[Dataset records]
::::

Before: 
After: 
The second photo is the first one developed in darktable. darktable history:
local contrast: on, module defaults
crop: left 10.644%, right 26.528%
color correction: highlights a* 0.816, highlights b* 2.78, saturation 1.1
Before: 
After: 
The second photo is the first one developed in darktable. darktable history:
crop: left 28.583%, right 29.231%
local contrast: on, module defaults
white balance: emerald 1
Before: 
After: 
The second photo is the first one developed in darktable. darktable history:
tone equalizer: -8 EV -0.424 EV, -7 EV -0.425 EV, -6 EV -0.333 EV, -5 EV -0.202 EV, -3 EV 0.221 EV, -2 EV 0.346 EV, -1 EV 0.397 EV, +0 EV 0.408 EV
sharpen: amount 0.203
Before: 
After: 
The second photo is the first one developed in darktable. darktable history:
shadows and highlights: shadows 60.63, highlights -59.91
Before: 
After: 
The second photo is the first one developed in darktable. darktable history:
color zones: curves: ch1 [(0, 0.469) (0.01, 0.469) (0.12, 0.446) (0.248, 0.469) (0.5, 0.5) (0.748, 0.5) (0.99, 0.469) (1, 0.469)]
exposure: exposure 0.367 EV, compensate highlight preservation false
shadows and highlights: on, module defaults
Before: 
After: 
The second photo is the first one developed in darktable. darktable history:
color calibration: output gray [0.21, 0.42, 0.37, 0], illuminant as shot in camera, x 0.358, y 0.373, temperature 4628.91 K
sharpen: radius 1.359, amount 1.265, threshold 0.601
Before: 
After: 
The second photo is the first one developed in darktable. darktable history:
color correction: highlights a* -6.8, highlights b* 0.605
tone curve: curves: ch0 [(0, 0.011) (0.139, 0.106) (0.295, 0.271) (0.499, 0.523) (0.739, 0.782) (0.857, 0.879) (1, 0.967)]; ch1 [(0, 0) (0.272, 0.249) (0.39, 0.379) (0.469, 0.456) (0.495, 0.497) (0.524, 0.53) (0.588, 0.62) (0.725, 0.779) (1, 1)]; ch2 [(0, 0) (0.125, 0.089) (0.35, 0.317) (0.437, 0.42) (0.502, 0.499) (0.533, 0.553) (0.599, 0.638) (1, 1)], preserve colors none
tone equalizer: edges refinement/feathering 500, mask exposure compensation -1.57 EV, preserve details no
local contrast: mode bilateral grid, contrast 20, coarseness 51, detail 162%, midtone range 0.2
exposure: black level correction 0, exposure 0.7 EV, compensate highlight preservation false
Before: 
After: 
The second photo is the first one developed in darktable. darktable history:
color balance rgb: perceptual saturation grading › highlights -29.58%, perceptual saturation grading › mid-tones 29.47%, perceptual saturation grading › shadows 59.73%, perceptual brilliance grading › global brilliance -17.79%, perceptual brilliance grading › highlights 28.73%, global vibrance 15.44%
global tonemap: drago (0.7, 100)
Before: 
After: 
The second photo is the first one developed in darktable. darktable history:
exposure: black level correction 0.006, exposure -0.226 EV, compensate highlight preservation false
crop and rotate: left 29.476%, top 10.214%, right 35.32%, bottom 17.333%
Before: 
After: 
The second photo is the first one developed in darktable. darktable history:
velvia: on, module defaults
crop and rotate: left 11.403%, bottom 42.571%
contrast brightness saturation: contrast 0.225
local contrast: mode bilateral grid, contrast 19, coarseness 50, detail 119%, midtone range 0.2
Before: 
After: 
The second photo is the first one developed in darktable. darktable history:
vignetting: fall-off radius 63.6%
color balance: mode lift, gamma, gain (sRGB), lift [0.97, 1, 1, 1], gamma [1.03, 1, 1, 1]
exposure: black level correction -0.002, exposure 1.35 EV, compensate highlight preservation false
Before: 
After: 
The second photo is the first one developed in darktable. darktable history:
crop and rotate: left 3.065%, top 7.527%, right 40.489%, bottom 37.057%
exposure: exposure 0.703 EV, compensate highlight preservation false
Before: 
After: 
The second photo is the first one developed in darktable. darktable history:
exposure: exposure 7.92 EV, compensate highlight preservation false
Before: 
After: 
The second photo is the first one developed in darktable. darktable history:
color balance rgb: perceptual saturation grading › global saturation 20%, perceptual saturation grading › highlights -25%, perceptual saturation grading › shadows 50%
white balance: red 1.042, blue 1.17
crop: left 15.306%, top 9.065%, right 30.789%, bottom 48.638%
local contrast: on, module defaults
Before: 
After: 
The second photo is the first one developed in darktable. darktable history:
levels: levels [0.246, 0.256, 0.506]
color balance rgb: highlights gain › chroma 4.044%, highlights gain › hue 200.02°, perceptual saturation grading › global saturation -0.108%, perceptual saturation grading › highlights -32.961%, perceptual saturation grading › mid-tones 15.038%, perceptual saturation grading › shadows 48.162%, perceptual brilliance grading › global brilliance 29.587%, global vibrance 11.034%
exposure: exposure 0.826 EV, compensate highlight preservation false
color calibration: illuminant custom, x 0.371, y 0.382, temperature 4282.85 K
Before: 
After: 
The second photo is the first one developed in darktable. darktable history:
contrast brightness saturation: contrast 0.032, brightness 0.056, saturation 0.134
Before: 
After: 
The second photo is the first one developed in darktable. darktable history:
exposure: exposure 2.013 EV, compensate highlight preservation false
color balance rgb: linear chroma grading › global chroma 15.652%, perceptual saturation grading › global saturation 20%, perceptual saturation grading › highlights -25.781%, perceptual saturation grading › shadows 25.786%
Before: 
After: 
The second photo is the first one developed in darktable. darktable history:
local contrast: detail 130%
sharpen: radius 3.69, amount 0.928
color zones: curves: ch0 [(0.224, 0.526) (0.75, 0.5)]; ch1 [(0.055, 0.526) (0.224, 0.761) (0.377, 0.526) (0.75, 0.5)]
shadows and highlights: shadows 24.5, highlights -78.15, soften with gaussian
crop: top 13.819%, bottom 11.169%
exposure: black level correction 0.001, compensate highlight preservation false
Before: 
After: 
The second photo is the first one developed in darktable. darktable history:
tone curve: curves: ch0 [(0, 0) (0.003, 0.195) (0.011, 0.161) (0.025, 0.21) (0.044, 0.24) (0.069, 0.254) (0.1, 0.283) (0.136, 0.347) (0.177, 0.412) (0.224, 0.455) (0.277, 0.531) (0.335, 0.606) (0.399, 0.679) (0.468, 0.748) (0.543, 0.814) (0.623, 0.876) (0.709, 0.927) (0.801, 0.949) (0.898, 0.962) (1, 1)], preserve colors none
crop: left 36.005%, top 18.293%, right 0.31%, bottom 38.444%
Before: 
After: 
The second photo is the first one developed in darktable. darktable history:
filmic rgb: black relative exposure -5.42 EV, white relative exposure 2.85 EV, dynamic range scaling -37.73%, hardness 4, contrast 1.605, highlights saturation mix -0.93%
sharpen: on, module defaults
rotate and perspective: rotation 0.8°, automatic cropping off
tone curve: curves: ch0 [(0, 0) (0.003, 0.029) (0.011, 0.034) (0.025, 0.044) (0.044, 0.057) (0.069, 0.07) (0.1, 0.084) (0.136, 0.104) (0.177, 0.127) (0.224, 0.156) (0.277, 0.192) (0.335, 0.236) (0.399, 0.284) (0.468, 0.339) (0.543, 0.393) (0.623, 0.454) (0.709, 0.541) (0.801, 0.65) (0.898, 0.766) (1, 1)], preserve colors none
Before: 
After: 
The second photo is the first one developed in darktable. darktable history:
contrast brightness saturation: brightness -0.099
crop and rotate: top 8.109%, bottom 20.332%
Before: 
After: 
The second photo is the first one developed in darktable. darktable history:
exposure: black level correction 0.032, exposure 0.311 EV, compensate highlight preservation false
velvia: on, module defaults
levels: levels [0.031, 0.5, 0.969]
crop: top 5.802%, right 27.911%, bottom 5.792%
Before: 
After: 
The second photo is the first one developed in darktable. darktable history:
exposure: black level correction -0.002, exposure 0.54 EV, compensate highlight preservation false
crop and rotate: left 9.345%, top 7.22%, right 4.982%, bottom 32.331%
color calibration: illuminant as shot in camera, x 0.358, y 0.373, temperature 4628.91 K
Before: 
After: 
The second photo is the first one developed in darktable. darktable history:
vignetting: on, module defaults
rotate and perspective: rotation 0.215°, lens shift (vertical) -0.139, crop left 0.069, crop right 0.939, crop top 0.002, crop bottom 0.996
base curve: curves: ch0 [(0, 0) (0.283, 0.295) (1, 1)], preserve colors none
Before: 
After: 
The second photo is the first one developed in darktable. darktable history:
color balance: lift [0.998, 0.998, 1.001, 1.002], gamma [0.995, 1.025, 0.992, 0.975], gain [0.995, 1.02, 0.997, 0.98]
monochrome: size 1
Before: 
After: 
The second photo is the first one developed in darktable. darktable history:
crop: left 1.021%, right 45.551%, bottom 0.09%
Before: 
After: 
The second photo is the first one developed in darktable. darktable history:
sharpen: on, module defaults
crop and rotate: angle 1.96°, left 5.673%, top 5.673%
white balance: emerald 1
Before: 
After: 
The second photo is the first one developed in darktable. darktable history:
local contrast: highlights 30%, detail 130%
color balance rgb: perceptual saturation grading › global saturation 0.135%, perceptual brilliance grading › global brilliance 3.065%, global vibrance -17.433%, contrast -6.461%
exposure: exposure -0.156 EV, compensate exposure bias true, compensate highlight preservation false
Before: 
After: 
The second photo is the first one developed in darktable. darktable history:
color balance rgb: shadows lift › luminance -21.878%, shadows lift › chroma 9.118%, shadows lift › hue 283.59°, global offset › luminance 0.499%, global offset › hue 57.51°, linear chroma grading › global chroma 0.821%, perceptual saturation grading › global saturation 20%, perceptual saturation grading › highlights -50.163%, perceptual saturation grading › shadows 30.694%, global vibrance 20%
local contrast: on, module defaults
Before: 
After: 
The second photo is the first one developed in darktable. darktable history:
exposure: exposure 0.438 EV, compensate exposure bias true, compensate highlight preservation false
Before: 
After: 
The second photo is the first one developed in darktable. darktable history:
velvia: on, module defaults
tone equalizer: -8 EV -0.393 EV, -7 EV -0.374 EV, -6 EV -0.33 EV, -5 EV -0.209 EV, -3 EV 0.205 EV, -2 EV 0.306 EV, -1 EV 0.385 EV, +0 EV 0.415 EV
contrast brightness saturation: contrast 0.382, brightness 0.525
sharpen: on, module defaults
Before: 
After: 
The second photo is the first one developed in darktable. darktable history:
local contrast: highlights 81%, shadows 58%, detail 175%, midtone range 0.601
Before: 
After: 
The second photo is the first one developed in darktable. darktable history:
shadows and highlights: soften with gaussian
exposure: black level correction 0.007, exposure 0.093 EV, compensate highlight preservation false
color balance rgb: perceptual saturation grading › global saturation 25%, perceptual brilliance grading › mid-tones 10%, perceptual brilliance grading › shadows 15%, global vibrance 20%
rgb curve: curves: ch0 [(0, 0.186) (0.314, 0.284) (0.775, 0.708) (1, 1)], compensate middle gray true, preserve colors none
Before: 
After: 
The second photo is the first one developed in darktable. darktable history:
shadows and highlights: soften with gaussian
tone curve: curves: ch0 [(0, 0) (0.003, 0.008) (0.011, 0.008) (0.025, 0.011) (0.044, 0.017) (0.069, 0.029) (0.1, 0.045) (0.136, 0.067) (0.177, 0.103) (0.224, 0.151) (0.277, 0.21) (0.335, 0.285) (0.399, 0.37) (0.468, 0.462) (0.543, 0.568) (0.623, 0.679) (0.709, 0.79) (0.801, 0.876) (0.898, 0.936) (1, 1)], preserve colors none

::::

Challenge: Lay out the lines above as a numbered list, skipping blank lines, starting at the first line and ending at the line that contains "sharpen: amount 0.203".

Reply to the task:
1. Before: 
2. After: 
3. The second photo is the first one developed in darktable. darktable history:
4. local contrast: on, module defaults
5. crop: left 10.644%, right 26.528%
6. color correction: highlights a* 0.816, highlights b* 2.78, saturation 1.1
7. Before: 
8. After: 
9. The second photo is the first one developed in darktable. darktable history:
10. crop: left 28.583%, right 29.231%
11. local contrast: on, module defaults
12. white balance: emerald 1
13. Before: 
14. After: 
15. The second photo is the first one developed in darktable. darktable history:
16. tone equalizer: -8 EV -0.424 EV, -7 EV -0.425 EV, -6 EV -0.333 EV, -5 EV -0.202 EV, -3 EV 0.221 EV, -2 EV 0.346 EV, -1 EV 0.397 EV, +0 EV 0.408 EV
17. sharpen: amount 0.203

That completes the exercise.